## I. Setup, Installations, and Imports

#### (a) Installations

In [None]:
! pip install spacy
! pip install nltk
! python -m spacy download en_core_web_sm
! pip install svgling

#### (b) Imports

In [1]:
import pandas as pd
import numpy as np
import nltk
from nltk.corpus import state_union
from nltk.tokenize import PunktSentenceTokenizer
import glob
import tqdm

#### (c) Downloads

In [None]:
nltk.download('words')
nltk.download('punkt')
nltk.download('maxent_ne_chunker')
nltk.download('averaged_perceptron_tagger')
nltk.download('state_union')

## II. Defined Functions Used In Program


#### (a) Named Entity Recognizer Function
**Input:** A sentence <br> 
**Output:** A list of the named entity recognizers of that sentence

In [2]:
def ner(sentence): 
    
    words = nltk.word_tokenize(sentence) #break down the sentence into words
    tagged = nltk.pos_tag(words) #tag the words with Part of Speech 
    chunks = nltk.ne_chunk(tagged, binary=False) #binary = False named entities are classified (i.e PERSON, ORGANIZATION)

Data from a dataset:
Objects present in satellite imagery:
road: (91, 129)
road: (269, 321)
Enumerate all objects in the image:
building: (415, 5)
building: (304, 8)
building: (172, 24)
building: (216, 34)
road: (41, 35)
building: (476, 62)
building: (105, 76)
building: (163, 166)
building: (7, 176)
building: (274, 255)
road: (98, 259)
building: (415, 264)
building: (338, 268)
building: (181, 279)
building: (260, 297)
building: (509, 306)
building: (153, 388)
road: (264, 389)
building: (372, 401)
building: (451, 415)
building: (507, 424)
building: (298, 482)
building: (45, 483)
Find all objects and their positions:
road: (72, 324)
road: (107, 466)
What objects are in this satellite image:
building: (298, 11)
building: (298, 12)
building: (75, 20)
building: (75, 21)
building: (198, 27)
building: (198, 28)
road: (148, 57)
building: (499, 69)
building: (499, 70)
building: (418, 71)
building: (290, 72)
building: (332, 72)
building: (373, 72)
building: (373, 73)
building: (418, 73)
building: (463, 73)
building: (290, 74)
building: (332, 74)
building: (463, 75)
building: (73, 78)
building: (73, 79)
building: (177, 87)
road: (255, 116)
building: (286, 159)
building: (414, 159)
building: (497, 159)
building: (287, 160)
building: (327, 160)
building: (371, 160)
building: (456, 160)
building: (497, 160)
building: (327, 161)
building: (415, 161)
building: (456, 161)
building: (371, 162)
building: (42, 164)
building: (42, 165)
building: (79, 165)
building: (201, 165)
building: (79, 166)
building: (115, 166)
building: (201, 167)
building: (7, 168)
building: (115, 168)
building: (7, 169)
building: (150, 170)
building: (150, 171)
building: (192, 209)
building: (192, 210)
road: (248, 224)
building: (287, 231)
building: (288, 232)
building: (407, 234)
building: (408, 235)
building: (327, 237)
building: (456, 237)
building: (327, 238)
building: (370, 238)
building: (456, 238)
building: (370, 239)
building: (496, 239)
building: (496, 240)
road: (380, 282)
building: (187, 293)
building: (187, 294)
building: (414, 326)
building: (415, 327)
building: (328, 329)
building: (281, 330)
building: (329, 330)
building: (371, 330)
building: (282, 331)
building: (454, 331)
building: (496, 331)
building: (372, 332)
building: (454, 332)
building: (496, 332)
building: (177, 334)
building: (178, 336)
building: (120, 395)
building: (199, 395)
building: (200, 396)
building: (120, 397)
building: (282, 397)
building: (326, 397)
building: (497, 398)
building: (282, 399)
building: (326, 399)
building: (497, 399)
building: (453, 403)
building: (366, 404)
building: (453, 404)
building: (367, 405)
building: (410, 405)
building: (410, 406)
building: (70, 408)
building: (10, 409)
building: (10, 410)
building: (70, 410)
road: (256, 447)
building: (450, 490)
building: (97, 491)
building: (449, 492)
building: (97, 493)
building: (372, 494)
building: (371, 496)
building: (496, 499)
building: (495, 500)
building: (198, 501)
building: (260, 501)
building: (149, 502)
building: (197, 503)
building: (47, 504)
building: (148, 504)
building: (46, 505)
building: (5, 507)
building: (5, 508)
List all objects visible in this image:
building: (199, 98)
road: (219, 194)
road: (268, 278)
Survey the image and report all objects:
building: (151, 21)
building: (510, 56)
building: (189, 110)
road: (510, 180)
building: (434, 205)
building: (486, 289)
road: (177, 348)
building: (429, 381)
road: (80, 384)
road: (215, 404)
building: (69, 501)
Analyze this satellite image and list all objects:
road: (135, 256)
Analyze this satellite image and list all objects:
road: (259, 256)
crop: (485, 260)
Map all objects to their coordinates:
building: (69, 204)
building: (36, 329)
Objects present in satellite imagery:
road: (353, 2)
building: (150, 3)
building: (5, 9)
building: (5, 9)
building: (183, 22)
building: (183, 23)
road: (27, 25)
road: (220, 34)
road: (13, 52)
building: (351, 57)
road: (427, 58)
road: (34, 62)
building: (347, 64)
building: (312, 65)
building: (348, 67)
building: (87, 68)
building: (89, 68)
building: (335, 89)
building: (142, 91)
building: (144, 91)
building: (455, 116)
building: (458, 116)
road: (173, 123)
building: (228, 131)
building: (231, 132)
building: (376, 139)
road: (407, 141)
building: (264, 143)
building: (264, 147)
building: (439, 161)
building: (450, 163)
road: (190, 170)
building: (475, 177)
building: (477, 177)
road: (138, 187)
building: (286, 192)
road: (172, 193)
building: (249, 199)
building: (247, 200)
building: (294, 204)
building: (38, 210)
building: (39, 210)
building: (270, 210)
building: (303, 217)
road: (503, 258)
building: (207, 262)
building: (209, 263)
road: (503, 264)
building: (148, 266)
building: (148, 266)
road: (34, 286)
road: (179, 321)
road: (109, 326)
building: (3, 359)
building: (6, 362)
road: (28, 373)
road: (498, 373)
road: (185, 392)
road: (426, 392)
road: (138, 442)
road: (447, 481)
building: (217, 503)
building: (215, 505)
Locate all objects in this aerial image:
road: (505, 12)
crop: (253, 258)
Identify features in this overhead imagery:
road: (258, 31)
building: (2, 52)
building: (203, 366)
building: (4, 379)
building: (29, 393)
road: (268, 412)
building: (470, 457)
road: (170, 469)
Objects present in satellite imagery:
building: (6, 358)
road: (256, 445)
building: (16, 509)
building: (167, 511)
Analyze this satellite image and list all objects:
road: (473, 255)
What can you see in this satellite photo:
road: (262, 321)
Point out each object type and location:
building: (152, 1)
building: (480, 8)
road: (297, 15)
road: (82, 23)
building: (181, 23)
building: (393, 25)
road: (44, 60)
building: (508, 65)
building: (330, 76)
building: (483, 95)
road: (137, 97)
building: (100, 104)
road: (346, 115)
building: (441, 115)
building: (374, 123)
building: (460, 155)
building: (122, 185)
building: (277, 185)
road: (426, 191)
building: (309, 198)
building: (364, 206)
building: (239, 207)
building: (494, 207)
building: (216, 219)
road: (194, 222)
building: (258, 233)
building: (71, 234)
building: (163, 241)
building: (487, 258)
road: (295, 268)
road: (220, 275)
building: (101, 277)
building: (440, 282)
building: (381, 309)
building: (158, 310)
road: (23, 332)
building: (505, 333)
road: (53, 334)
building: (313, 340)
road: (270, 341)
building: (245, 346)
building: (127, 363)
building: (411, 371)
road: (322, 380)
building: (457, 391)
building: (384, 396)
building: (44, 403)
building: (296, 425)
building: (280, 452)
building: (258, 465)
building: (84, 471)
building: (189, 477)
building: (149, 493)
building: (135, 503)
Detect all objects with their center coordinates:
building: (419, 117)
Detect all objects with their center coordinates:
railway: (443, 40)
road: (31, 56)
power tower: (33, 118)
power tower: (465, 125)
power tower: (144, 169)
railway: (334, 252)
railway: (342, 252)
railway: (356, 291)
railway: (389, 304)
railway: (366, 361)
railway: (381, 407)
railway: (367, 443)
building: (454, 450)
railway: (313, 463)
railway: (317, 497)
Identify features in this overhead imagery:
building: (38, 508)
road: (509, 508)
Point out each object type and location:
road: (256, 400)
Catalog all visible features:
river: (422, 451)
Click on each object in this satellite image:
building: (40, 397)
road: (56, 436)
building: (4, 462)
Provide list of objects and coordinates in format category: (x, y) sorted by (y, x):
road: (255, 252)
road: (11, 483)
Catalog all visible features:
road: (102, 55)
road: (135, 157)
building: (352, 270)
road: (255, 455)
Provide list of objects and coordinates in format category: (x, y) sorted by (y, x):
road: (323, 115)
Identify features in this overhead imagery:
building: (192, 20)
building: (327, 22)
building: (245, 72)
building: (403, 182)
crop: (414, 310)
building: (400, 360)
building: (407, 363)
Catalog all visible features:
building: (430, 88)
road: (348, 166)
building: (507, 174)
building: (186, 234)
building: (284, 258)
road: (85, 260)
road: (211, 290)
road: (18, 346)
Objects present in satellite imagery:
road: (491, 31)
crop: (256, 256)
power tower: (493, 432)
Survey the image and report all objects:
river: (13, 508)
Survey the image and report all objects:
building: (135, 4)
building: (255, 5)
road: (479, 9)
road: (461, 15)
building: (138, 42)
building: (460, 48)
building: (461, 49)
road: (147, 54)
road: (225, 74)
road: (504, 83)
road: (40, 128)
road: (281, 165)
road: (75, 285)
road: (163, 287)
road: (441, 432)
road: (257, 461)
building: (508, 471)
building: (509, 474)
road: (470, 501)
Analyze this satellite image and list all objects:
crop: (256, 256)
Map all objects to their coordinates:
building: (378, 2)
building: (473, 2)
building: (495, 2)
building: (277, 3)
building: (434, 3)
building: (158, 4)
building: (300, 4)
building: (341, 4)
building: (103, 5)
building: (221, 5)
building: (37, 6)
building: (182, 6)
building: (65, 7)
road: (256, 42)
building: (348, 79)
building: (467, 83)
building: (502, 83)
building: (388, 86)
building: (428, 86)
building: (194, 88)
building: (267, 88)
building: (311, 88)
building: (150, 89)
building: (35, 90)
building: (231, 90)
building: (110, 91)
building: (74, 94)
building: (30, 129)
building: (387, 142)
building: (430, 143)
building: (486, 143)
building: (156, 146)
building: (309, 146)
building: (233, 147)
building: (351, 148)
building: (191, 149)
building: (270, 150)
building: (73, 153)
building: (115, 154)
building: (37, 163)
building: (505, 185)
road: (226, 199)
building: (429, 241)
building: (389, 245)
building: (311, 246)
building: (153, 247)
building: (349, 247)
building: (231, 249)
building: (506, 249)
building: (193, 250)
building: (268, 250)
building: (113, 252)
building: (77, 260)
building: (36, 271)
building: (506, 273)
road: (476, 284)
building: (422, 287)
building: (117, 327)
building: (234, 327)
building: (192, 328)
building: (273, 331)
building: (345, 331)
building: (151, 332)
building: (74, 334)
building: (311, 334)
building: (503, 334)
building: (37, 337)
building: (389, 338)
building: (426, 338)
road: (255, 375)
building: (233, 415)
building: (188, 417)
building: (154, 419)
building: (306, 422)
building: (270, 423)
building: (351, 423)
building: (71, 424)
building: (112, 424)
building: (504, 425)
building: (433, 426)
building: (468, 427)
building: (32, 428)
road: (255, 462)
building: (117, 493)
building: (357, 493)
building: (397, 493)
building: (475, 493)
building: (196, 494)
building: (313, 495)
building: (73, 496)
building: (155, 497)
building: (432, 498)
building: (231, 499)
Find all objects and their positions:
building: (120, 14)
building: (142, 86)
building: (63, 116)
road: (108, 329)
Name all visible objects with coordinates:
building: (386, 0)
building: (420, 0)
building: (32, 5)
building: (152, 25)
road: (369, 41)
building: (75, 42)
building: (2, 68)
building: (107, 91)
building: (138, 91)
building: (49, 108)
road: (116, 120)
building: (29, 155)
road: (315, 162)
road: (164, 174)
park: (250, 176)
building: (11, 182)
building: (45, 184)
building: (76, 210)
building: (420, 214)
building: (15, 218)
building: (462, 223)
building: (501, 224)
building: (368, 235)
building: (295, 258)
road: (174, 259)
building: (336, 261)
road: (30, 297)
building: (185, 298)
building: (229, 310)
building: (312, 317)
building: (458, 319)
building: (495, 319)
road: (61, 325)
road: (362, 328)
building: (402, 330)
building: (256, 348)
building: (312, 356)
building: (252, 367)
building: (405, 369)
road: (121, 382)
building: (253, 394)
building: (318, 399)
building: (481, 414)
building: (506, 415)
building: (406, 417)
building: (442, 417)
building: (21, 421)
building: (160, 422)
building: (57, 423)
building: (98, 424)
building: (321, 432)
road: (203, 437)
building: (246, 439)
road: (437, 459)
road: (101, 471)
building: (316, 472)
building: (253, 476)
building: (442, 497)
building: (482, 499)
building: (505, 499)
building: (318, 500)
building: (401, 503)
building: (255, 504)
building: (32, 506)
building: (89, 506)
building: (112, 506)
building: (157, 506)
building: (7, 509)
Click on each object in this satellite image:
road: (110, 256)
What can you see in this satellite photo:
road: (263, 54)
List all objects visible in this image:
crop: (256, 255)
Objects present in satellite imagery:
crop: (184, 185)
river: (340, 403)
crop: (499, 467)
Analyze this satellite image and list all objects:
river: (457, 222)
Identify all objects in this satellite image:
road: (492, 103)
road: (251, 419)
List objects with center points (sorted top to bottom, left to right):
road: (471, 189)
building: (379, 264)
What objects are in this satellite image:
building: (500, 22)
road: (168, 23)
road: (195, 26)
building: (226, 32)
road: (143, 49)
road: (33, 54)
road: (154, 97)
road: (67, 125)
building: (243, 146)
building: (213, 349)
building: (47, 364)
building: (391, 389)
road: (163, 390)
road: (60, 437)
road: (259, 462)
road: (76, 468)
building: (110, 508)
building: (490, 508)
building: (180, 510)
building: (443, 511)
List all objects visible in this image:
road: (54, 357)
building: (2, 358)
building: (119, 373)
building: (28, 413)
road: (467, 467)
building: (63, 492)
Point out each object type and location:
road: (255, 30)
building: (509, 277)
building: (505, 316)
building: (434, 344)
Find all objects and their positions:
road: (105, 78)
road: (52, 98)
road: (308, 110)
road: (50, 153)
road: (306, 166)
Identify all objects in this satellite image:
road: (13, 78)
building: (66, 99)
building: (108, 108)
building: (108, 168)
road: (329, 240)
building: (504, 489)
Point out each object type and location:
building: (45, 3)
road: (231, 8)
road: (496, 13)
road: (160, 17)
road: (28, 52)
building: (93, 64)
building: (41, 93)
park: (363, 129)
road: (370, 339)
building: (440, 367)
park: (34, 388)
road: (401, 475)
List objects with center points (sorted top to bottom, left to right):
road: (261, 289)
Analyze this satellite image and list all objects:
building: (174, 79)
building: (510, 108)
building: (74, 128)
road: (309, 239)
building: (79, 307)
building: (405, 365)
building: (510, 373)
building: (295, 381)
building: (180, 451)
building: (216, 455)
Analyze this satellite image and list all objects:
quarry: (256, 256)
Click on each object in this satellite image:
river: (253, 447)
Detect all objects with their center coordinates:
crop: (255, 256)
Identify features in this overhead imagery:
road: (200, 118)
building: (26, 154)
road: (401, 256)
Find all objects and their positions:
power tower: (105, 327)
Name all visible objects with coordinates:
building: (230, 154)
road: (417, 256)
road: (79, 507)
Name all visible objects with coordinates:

Task directions: According to the notebook excerpt, what happens to named entities when ne_chunk is called with binary=False? The data is separate from the notebook excerpt.

The output: They are classified into types such as PERSON and ORGANIZATION.